Show that First order conditions are necessary and sufficient for utility maximization

Question

I have a budget set

$$B=\{x=(x_1,x_2)\in R^2_+ \mid 2\sqrt{x_1}+x_2\le y\}$$

where $y>0$ is income.

Assuming the preferences are strictly monotonic and convex, I want to show that first order conditions are necessary and sufficient for an interior solution to the utility maximization problem

**My solution **

First step : I maximize utility subject to the given budget set

Second step: I calculate first order conditions

Third step : I use hessian matrix.

If the determinant of this hessian matrix H is negative, then I can say that the FOCs are necessary is sufficient. (Is this true?)

My solution is like that

where $$u_{11}={\partial^2 u(x_1, u_2)\over \partial x_1^2}$$

$$u_{22}={\partial^2 u(x_1, u_2)\over \partial x_2^2}$$

$$u_{12}={\partial^2 u(x_1, u_2)\over \partial x_1 \partial x_2}$$

$$u_{21}={\partial^2 u(x_1, u_2)\over \partial x_1 \partial x_2}$$

I don’t know this answer is enough and correct. Because this solution seems not to be sufficient. Please share me your ideas about my solution.

Thanks a lot.

Answer 1

Consider the following situation : Preferences of the consumer are represented by the utility function $u(x_1, x_2) = x_1 + x_2$. Note that preferences are strictly monotonic and convex. Now let income be any $y > 2$. So the consumer's problem is : \begin{eqnarray*} \max_{x_1, x_2} & x_1 + x_2 \\ \text{s.t.} & \ \ 2\sqrt{x_1} + x_2 \leq y \\ & x_1\geq 0, \ x_2 \geq 0 \end{eqnarray*} Now let us set up the Lagrangian : \begin{eqnarray*} \mathcal{L}(x_1, x_2) = x_1+x_2 - \lambda(2\sqrt{x_1} + x_2 - y) +\mu_1x_1 + \mu_2x_2 \end{eqnarray*} Here are the first order necessary conditions: \begin{eqnarray*} \dfrac{\partial\mathcal{L}}{\partial x_1} & = & 1 - \dfrac{\lambda}{\sqrt{x_1}} + \mu_1= 0 \\ \dfrac{\partial\mathcal{L}}{\partial x_2} & = & 1 - \lambda + \mu_2= 0 \\ \dfrac{\partial\mathcal{L}}{\partial \lambda} & = & y -2\sqrt{x_1} - x_2 \geq 0, \ \lambda\geq 0, \ \lambda(2\sqrt{x_1} + x_2 - y) = 0 \\ \dfrac{\partial\mathcal{L}}{\partial \mu_1} & = & x_1 \geq 0, \ \mu_1\geq 0, \ \mu_1x_1 = 0 \\ \dfrac{\partial\mathcal{L}}{\partial \mu_2} & = & x_2 \geq 0, \ \mu_2\geq 0, \ \mu_2x_2 = 0 \end{eqnarray*}

Check that one of the solutions to the above set of conditions is $x_1^* = 1, \ x_2^* = y -2, \ \lambda^*=1, \ \mu_1^* = 0, \ \mu_2^* = 0$,

But it is not the solution to the utility maximization problem stated above.
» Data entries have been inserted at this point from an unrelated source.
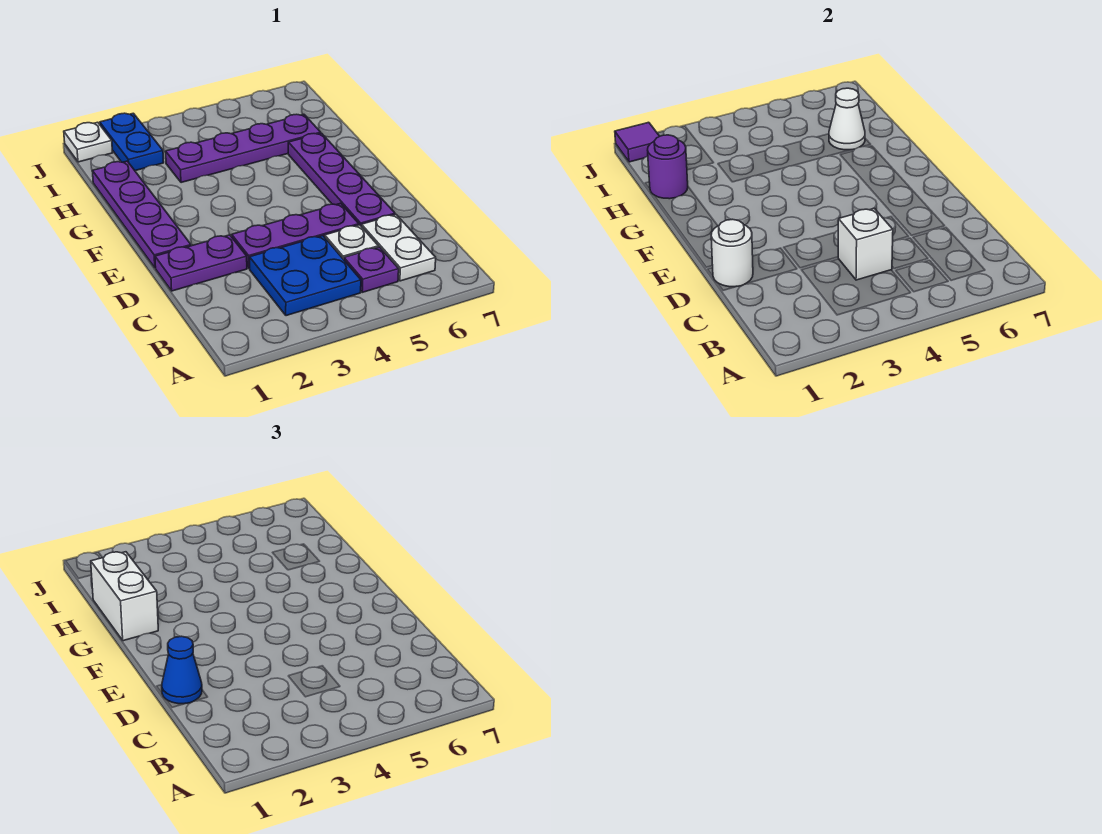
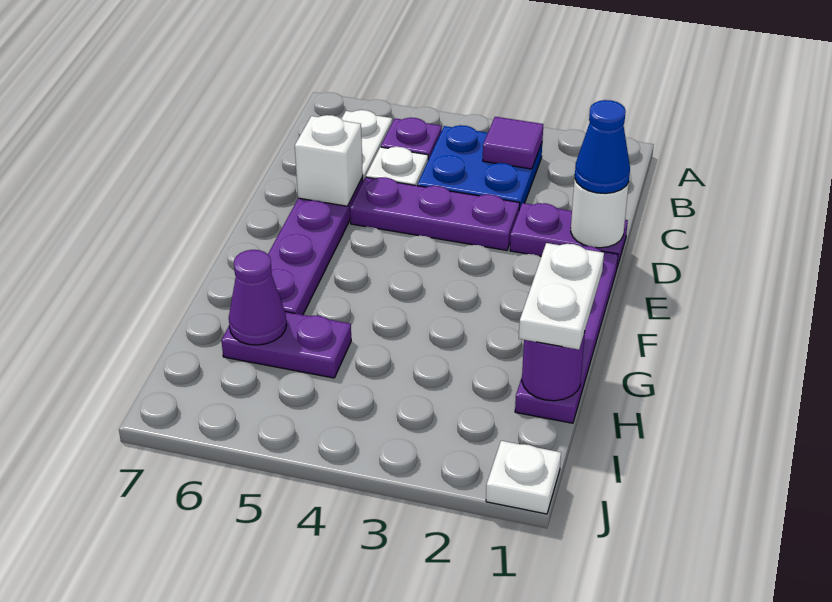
white brick C4 level 2 -> white brick D6 level 2
white brick G1:H1 level 3 -> white plate G1:H1 level 3
purple plate H3:H6 level 1 -> purple plate H5:H6 level 1
white cone H6 level 2 -> purple cone H6 level 2
blue plate I2:J2 level 1 -> none
purple tile J1 level 2 -> purple tile B3 level 2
This is because utility from $(x_1^*, x_2^*) = (1, y-2)$, i.e. $u(x_1^*, x_2^*) = 1 + y - 2= y-1$, is less than the utility from another affordable consumption bundle $(x^{**}_1, x^{**}_2) = (0, y)$ as $u(x_1^{**}, x_2^{**}) = 0 + y = y$ and $2\sqrt{x_1^{**}} + x_2^{**} =y$.

Therefore, first order conditions are not sufficient for utility maximization.

Answer 2

Hi game I see that quite well! I don't know if you have already seen Khun Tucker Conditions as you use a Lagrangian. because lagrangian is with equalities and Khun Tucker with inequalities, and as you see that's inequality and the matrix conditions change, but let's assume you didn't saw Khun Tucker and Lagrangian is okay, I find okey your answer, but that's because the Utility is convex too! And maybe having in consideration that the set is compact and close! you can show it in a graph.